The harsh sun is diffused, deflected and filtered, but not denied. Wide openings with sharp-edged or chamfered concrete borders frame adjoining galleries, and balconies overlook the double-height spaces. Glazed ambulatories wrap the three gallery wings, dissolving in the ripples of the reflecting pool at the lower level and opening onto an upper-level sculpture terrace at the rear. Too many contemporary art museums are built for show. Monuments in search of a purpose, they treat art as incidental to public spectacle.
In Fort Worth, the public and curatorial roles are clearly distinct and mutually reinforcing. Director Marla Price led a team effort that made all the right moves, giving the competing architects a precise programme, winning public acclaim for Ando’s design and guiding the project to completion on schedule and within the $65 million budget. A fourth gallery wing was deferred, and the Y columns were moved outside the glass skin to free up space inside and provide better support for the cantilevered roof planes.
Aluminium cladding was substituted for glass on surfaces exposed to direct sun. Peter Arendt, who was hired as director of design and construction, praises Ando for his willingness to heed the client’s suggestions and modify his design without compromising its integrity. He engaged the architects in an ongoing dialogue, refining every detail of the building – right down to the handsome split benches of oak and steel used throughout the museum.

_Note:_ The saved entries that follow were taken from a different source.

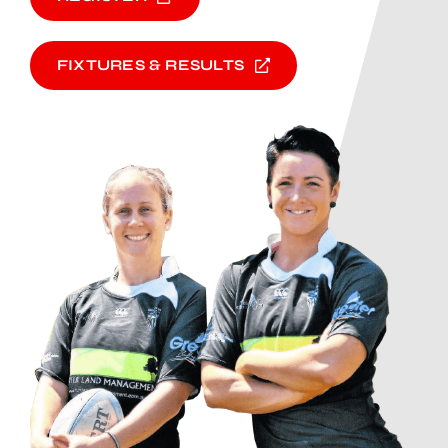
FIXTURES & RESULTS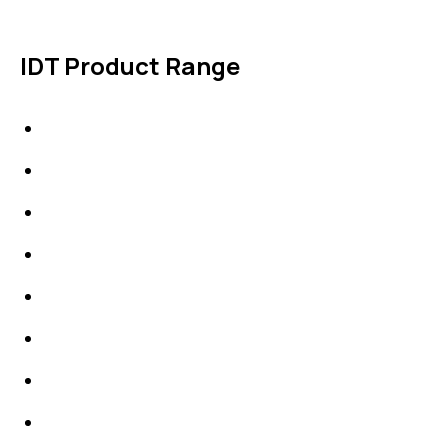
IDT Product Range
IDT Gaskets
Packings
High Performing Plastics
IDT Fabric Gasket
Expansion Joints
Line Blanks
Specialties
Accessories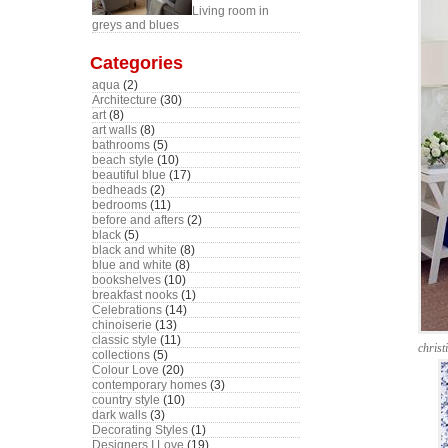
Living room in
greys and blues
Categories
aqua
(2)
Architecture
(30)
art
(8)
art walls
(8)
bathrooms
(5)
beach style
(10)
beautiful blue
(17)
bedheads
(2)
bedrooms
(11)
before and afters
(2)
black
(5)
black and white
(8)
blue and white
(8)
bookshelves
(10)
breakfast nooks
(1)
Celebrations
(14)
chinoiserie
(13)
classic style
(11)
chris
collections
(5)
Colour Love
(20)
contemporary homes
(3)
country style
(10)
dark walls
(3)
Decorating Styles
(1)
Designers I Love
(19)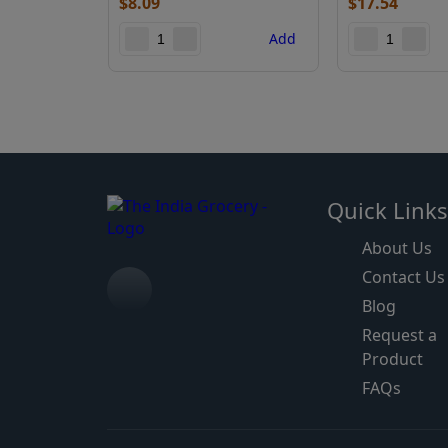
$
8.09
$
17.54
Add
Quick Link
About Us
Contact Us
Blog
Request a
Product
FAQs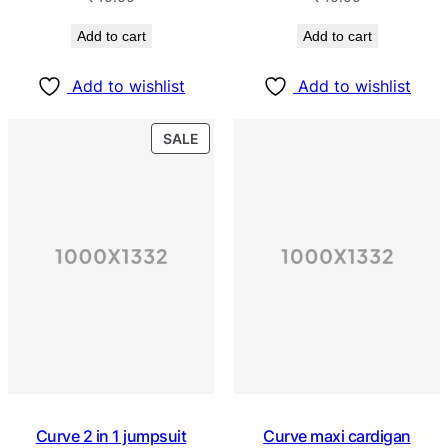
Add to cart
Add to cart
Add to wishlist
Add to wishlist
SALE
Curve 2 in 1 jumpsuit
Curve maxi cardigan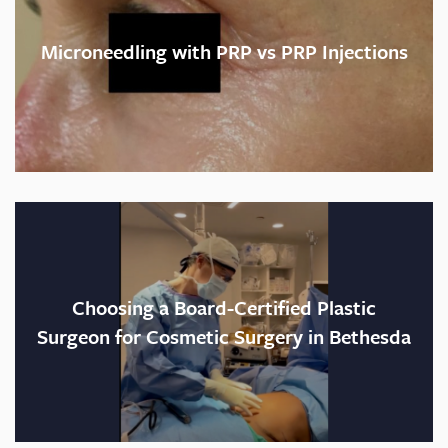
Recovery time:
Microneedling with PRP vs PRP Injections
Helpful hint:
Best part:
Choosing a Board-Certified Plastic
Surgeon for Cosmetic Surgery in Bethesda
Would I do it again?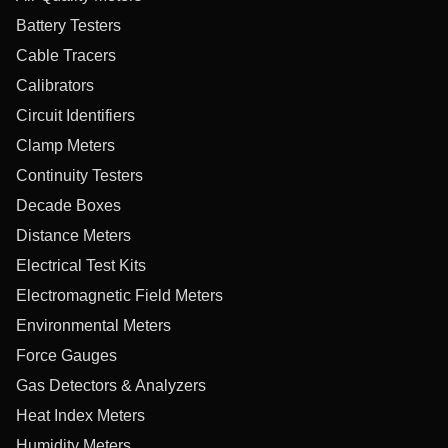
Battery Testers
Cable Tracers
Calibrators
Circuit Identifiers
Clamp Meters
Continuity Testers
Decade Boxes
Distance Meters
Electrical Test Kits
Electromagnetic Field Meters
Environmental Meters
Force Gauges
Gas Detectors & Analyzers
Heat Index Meters
Humidity Meters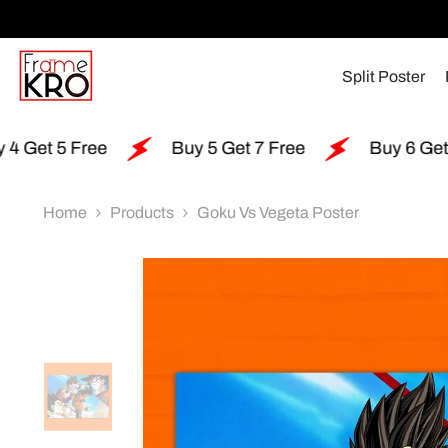
SKIP TO CONTENT
Split Poster
e
Buy 5 Get 7 Free
Buy 6 Get 15 Free
Home
Products
Goku Vs Vegeta Poster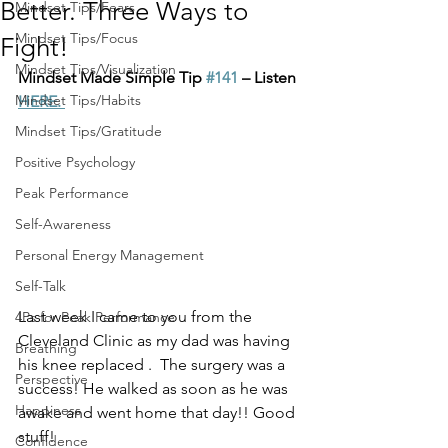
Better. Three Ways to
Mindset Tips/Fears
Mindset Tips/Focus
Fight!
Mindset Tips/Visualization
Mindset Made Simple Tip 
#141
 – Listen 
Mindset Tips/Habits
HERE.
Mindset Tips/Gratitude
Positive Psychology
Peak Performance
Self-Awareness
Personal Energy Management
Self-Talk
Last week I came to you from the 
4Ps for Peak Performance
Cleveland Clinic as my dad was having 
Breathing
his knee replaced .  The surgery was a 
Perspective
success! He walked as soon as he was 
Happiness
awake and went home that day!! Good 
stuff!
Confidence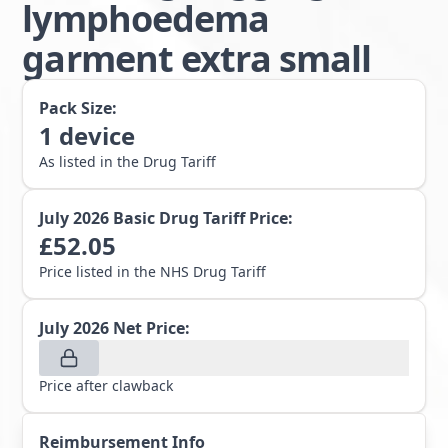
lymphoedema
garment extra small
Pack Size:
1
device
As listed in the Drug Tariff
July 2026
Basic Drug Tariff Price:
£
52.05
Price listed in the NHS Drug Tariff
July 2026
Net Price:
Price after clawback
Reimbursement Info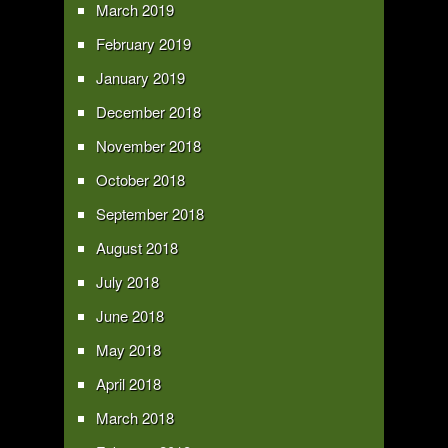
March 2019
February 2019
January 2019
December 2018
November 2018
October 2018
September 2018
August 2018
July 2018
June 2018
May 2018
April 2018
March 2018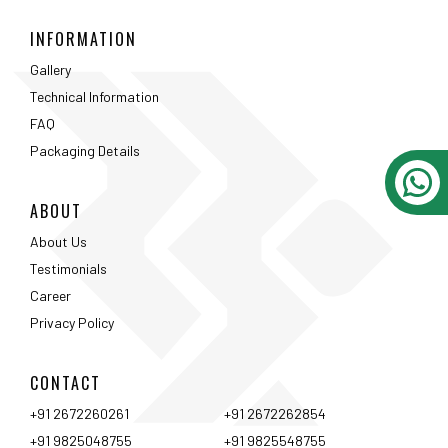
About Us
Testimonials
Career
Privacy Policy
CONTACT
+91 2672260261
+91 2672262854
+91 9825048755
+91 9825548755
jagdish.katiya@gmail.com
r.katiya@rkbi.in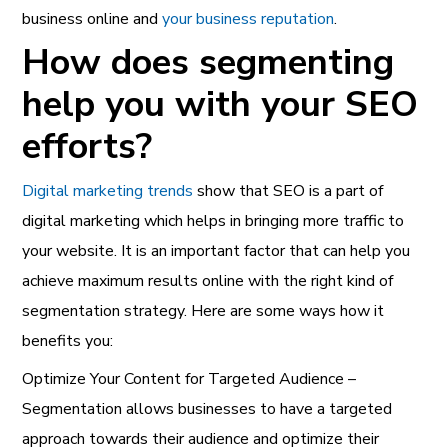
business online and
your business reputation
.
How does segmenting
help you with your SEO
efforts?
Digital marketing trends
show that SEO is a part of
digital marketing which helps in bringing more traffic to
your website. It is an important factor that can help you
achieve maximum results online with the right kind of
segmentation strategy. Here are some ways how it
benefits you:
Optimize Your Content for Targeted Audience –
Segmentation allows businesses to have a targeted
approach towards their audience and optimize their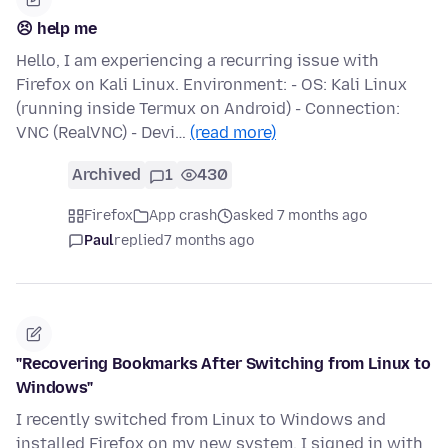
😣 help me
Hello, I am experiencing a recurring issue with
Firefox on Kali Linux. Environment: - OS: Kali Linux
(running inside Termux on Android) - Connection:
VNC (RealVNC) - Devi…
(read more)
Archived
1
430
Firefox
App crash
asked 7 months ago
Paul
replied
7 months ago
"Recovering Bookmarks After Switching from Linux to
Windows"
I recently switched from Linux to Windows and
installed Firefox on my new system. I signed in with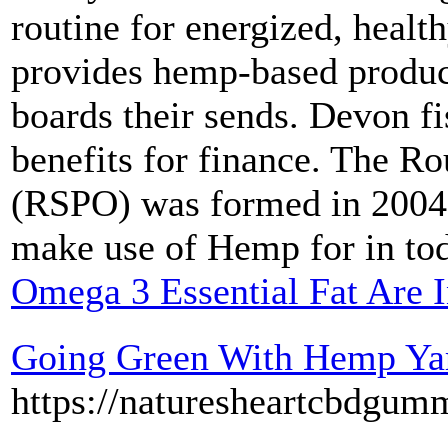
routine for energized, healt
provides hemp-based product
boards their sends. Devon fi
benefits for finance. The R
(RSPO) was formed in 2004.
make use of Hemp for in tod
Omega 3 Essential Fat Are I
Going Green With Hemp Ya
https://naturesheartcbdgum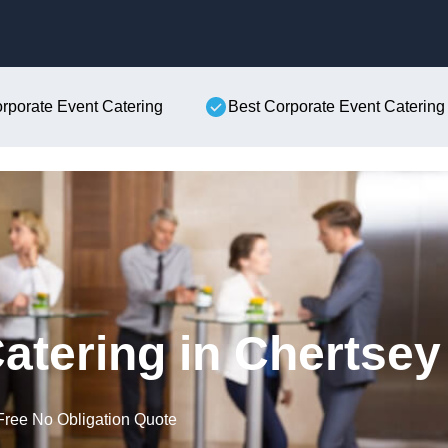
Skip to content
orporate Event Catering
Best Corporate Event Catering
atering in Chertsey
Free No Obligation Quote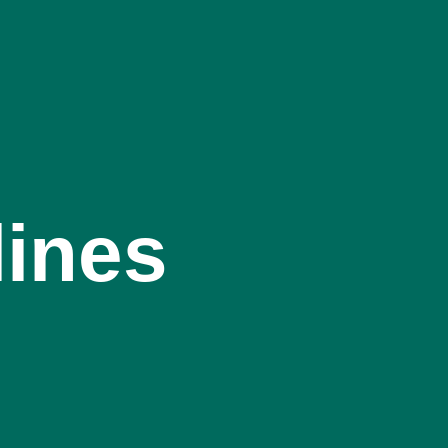
lines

For the general contractor, the concrete posed a special challenge. In the United States, poured concrete is rarely exposed; the quality of formwork and detailing that distinguishes Ando’s work is seldom required and still more rarely achieved. Linbrook Construction was determined to please the architect and his exacting client. Extensive research in Japan, tests of different sands and repeated mock-ups brought success.
The surfaces are velvety and unflawed yet richly toned, avoiding the blandness that can occur when the mix is too pale and uniform. Patterns emerge, evoking weathered stone and extending one’s awareness of art into the circulation areas. In a city where temperatures reach 40 degrees Celsius in the summer, it was necessary to pour at night and even to add ice to the mix.
In the inaugural exhibition, chief curator Michael Auping has made brilliant use of the spaces to dramatize the strengths of this major collection of late-20th-century art. Anselm Kiefer’s Book with Wings expands to fill a concrete ellipse that serves as an intimate display area and as a kind of buffer to direct visitors up the main staircase. At the top of the stairs, a Warhol self-portrait – as lurid as any Japanese demon – anchors a blank wall.
At every turn, you find a work of art that has been so felicitously placed that you feel you are discovering the artist for the first time. At the far end, a narrow stair slices gently down through the space between concrete and glass walls as though it were carrying you into the shimmering pool. The Modern is the product of passion and meticulous planning, of a client who demanded excellence and an architect who responded enthusiastically to the challenge. In an era of empty show, it’s a building of substance, inspiring the casual visitor as much as the art aficionado.